PI3-kinase signaling through Akt is essential for Shh signal transduction. (A) Gli-luciferase activity in LIGHT cells induced for 24 h by increasing concentrations of N-Shh in the absence or presence of 50 nM IGF-I. (B) Gli-luciferase activity in LIGHT cells after 24 h of treatment with IGF-I or N-Shh (5 μg/ml).

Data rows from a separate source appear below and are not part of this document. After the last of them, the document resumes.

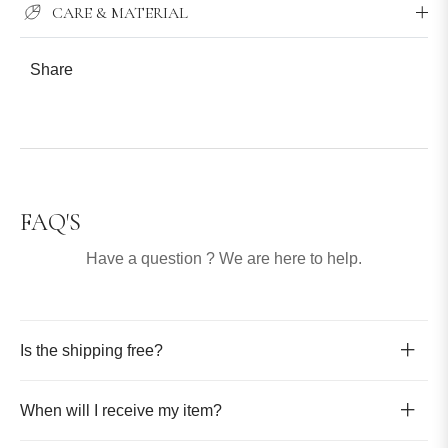
CARE & MATERIAL
Share
FAQ'S
Have a question ? We are here to help.
Is the shipping free?
When will I receive my item?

Phosphorylation of Akt (Ser-473) after 15 min of treatment with increasing concentrations of IGF-I was determined by Western blot (phospho-Akt, 1:1,000; total Akt 1:2,000). (C) Effect of 5 μg/ml N-Shh on Akt phosphorylation at different time points, assessed as in B. Densitometry values representing the increase in P-Akt are indicated at the bottom. (D) Effect of LY294002 (15 μM) and KAAD-cyclopamine (100 nM) on Gli-luciferase induced by Shh-conditioned medium (Shh-CM) or N-Shh in LIGHT cells at 24 h. (E) LIGHT cells were transfected with Akt1 or control siRNA, and 48 h later they were stimulated with N-Shh for 24 h. (F) Effect of dnAkt on Gli-luciferase activity in NIH 3T3 cells transiently transfected with the indicated constructs. (G) LIGHT cells stably transfected with LacZ or myr-Akt were stimulated with 5 μg/ml N-Shh with or without LY294002 (15 μM) for 24 h and assayed for Gli-luciferase activity, normalized to the baseline in the absence of N-Shh. Data represent the mean ± SEM of three experiments. ∗, P < 0.01. RLU, relative luciferase units.

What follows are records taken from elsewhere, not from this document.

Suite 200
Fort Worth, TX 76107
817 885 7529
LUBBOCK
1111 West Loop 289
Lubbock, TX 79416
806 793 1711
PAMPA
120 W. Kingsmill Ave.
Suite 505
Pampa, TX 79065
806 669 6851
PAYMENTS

Gli2 has functional sites for PKA and GSK-3β phosphorylation. (A) NIH 3T3 cells were cotransfected with Gli2 and empty vector, PKA, GSK-3β or both and assayed for Gli-luciferase activity 48 h later. (B Upper) Immunoprecipitated myc-Gli2 was incubated in 40 mM Tris·HCl (pH 7.4), 20 mM magnesium acetate, and 0.2 mM [γ-³²P]ATP (1 μCi/μmol) (control), with 10 units of PKA catalytic subunit or with PKA and 10 units of protein kinase inhibitor (PKI) for 30 min at 30°C. Beads were washed with 50 mM Tris·HCl (pH 7.5) and subjected to 5% SDS/PAGE and autoradiography. (B Lower) myc-Gli2 was incubated in 20 mM Tris·HCl (pH 7.5), 10 mM MgCl₂, 5 mM DTT, and 200 μM [γ-³²P]ATP (1 μCi/μmol) without (control) or with 500 units of GSK-3β for 30 min at 30°C, or Gli2 was phosphorylated first with PKA and cold ATP, as described above, followed by 10 units of PKI, 500 units of GSK-3β, and 200 μM [γ-³²P]ATP and incubated for 30 min. Beads were processed as before. (C) Sequence of the Gli2 peptides corresponding to the four clusters with the conserved PKA and GSK-3β phosphorylation sites highlighted in boxes. (D) Phosphorylation of peptides shown in C and variant peptides in which each candidate residue was substituted by alanine. Peptides (1 mM) were treated with PKA and GSK-3β or both enzymes sequentially, as described for Gli2 in B. Reactions then were stopped by spotting onto P81 paper and washed with 50 mM H₃PO₄, and ³²P incorporation was determined by liquid scintillation. PKA phosphorylation of kemptide was taken as 100%. (E) Gli2 WT, Gli2 PSM, and Gli2 GSM were expressed in 293 cells, immunoprecipated with Xpress antibody, and used as substrates for phosphorylation by PKA and GSK-3β as described in B. Phosphorylation and expression were assayed by autoradiography (Autorad.) and Western blot (WB) (Xpress Ab 1:5,000). Densitometric analysis of three experiments is shown in the graph. (F) Intact 293 cells were transfected with Gli2 WT or Gli2 PSM, labeled with [³²P]orthophosphate, and stimulated with 10 μM forskolin for 2 h. Gli2 was immunoprecipitated with Xpress Ab, and ³²P incorporation was determined by autoradiography. Quantification by densitometry of three experiments was performed by using the basal level of phosphorylation of Gli2 WT as 100%.